The Financial Conduct Authority’s targeted support initiative risks overlooking later life lending, potentially limiting good outcomes for over-55 homeowners, a later life lending specialist warns.
Key Partnerships, the referral arm of Key Group, is urging firms to ensure customers are signposted to specialist advisers so property wealth can be properly considered as part of retirement planning.
While the company says the rules are “a fantastic opportunity”, it points out that the changes – which come into force on the 6th April – don’t include later life lending options, despite many older customers who could benefit and may have substantial property wealth and little in the way of savings and investments.
“In order to ensure good outcomes for customers, the home has to be included in retirement planning conversations, but the scope of targeted support does not currently include later life lending options,” Key Partnerships director Damon O’Connell said.

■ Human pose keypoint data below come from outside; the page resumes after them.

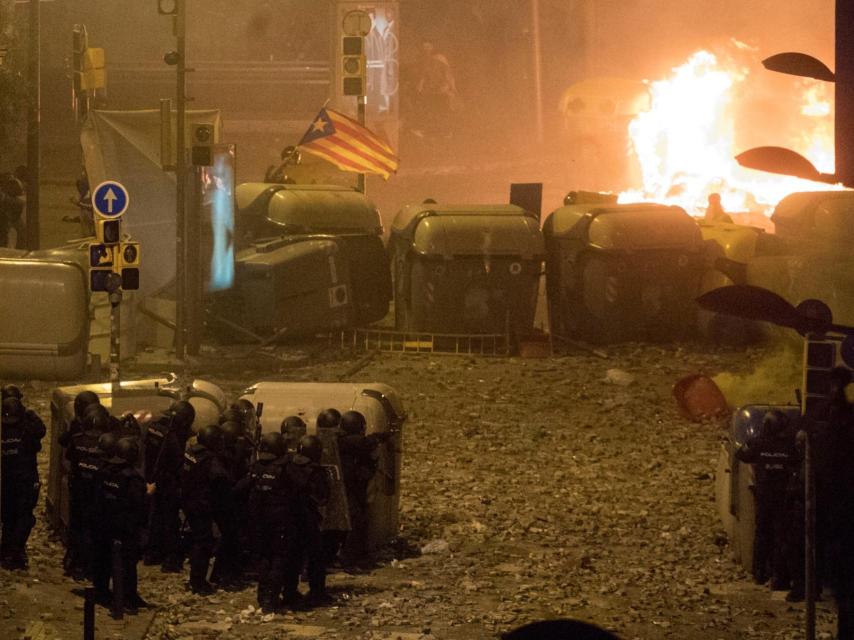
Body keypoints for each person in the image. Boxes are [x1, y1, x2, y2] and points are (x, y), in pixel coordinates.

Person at [735, 409, 797, 590]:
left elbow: (742, 454)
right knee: (782, 536)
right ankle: (780, 577)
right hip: (783, 499)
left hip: (763, 497)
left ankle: (760, 573)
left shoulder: (759, 443)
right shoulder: (788, 445)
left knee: (762, 534)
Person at [92, 437, 148, 612]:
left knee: (103, 561)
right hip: (125, 528)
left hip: (103, 524)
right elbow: (138, 505)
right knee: (127, 565)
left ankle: (101, 593)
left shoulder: (104, 471)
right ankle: (127, 599)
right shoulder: (133, 479)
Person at [143, 401, 194, 571]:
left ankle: (151, 554)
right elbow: (178, 462)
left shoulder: (154, 427)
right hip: (167, 481)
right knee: (170, 520)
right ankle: (170, 560)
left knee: (154, 516)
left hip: (150, 477)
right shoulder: (172, 438)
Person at [62, 393, 108, 579]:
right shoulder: (103, 441)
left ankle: (75, 563)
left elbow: (68, 454)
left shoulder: (77, 435)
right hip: (96, 492)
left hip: (79, 487)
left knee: (78, 527)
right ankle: (87, 565)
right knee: (92, 530)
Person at [181, 424, 231, 594]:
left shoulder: (191, 452)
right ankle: (198, 582)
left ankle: (196, 580)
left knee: (199, 540)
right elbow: (221, 479)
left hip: (189, 501)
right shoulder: (210, 461)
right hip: (201, 505)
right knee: (203, 543)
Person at [247, 432, 294, 612]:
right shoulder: (284, 469)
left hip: (258, 522)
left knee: (264, 558)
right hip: (279, 521)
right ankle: (271, 599)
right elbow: (300, 488)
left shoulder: (256, 467)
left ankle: (262, 595)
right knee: (278, 560)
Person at [337, 410, 390, 566]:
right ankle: (349, 559)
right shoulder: (347, 442)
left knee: (359, 520)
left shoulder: (343, 442)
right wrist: (378, 438)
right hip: (348, 488)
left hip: (350, 487)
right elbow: (363, 443)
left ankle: (356, 557)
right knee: (356, 521)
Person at [0, 397, 46, 570]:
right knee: (23, 518)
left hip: (7, 481)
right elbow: (40, 434)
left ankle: (7, 551)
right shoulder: (26, 429)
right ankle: (14, 552)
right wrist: (31, 415)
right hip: (24, 480)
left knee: (9, 517)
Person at [285, 435, 330, 606]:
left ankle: (289, 592)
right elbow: (322, 498)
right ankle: (317, 592)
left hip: (289, 517)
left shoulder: (288, 466)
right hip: (307, 517)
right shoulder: (316, 471)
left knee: (293, 556)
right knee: (316, 556)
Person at [414, 40, 457, 138]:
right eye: (424, 47)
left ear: (432, 47)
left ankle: (447, 132)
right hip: (431, 89)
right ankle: (428, 131)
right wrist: (421, 84)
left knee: (442, 110)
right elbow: (424, 74)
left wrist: (449, 87)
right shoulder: (424, 60)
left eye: (428, 46)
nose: (426, 49)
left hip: (441, 89)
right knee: (431, 110)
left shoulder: (439, 58)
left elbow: (448, 73)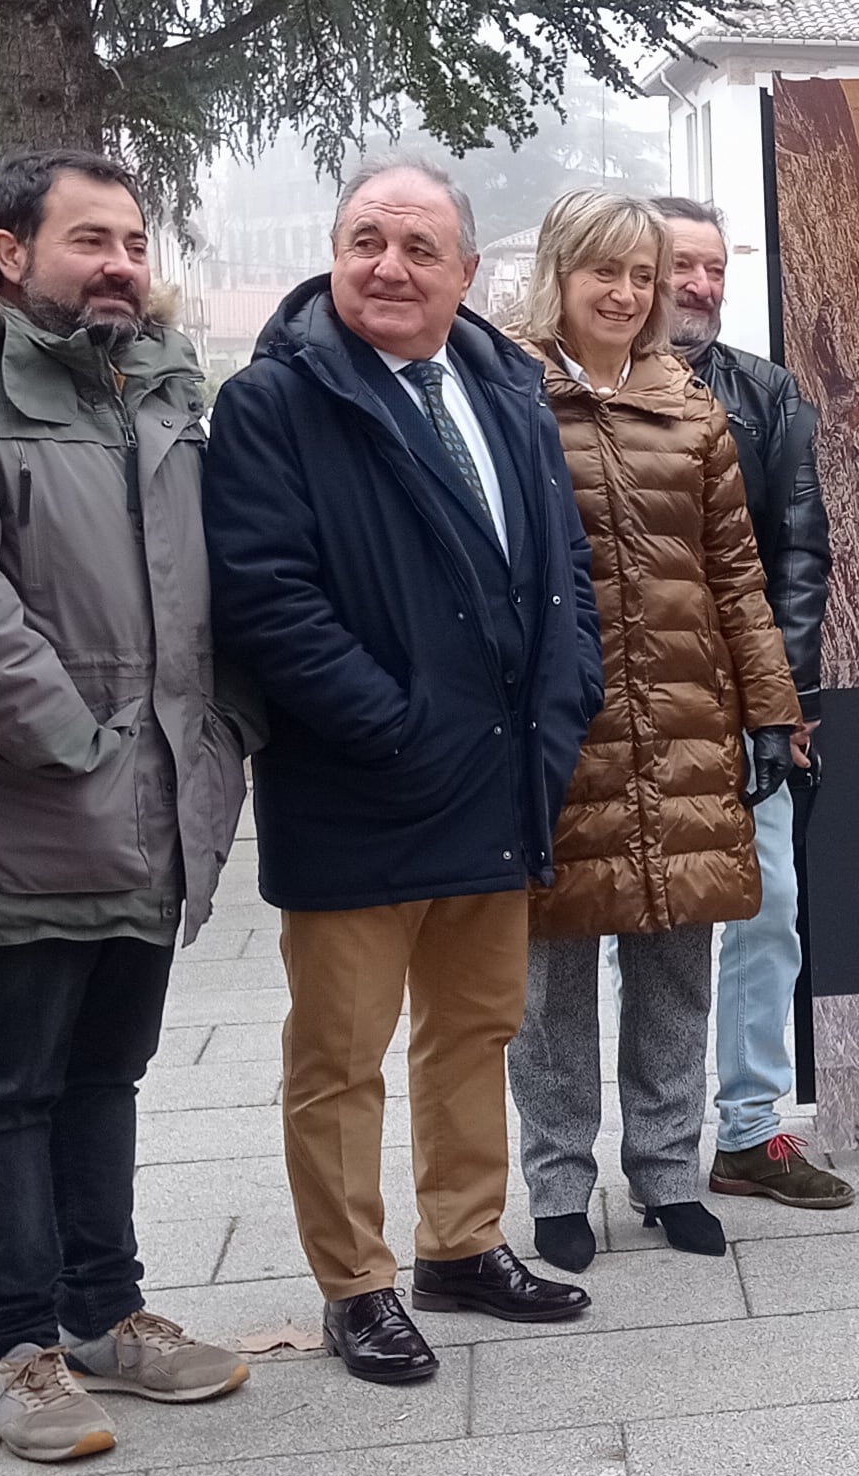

“However, firms that offer targeted support propositions should signpost customers to specialist advisers who can assess whether products such as modern lifetime mortgages can be used as part of retirement planning conversations.
“Later life lending products are increasingly relevant to all over-55s homeowners and can support needs such as more efficient management of existing debt, a boost to retirement income, home improvements to potentially make a property more suitable for later life living and eventually to perhaps help finance care provision in the home.”
The initiative is part of the FCA’s Advice Guidance Boundary Review, clarifying the boundary between guidance, targeted support, and full advice, and gives consumers protections under FCA rules and the Financial Services and Markets Act.
Designed to provide clients with more choice, and to close the UK’s advice gap by bridging the space between generic guidance and individualised advice, firms that can be authorised include banks, pension providers and other financial firms. The rules allow finance professionals to offer more targeted propositions without providing full advice, potentially reducing costs and expanding reach.
Financial firms will be able to define customer segments based on characteristics such as age, pension type, risk profile, or investment goals, requiring careful planning, governance, and awareness of scope limitations.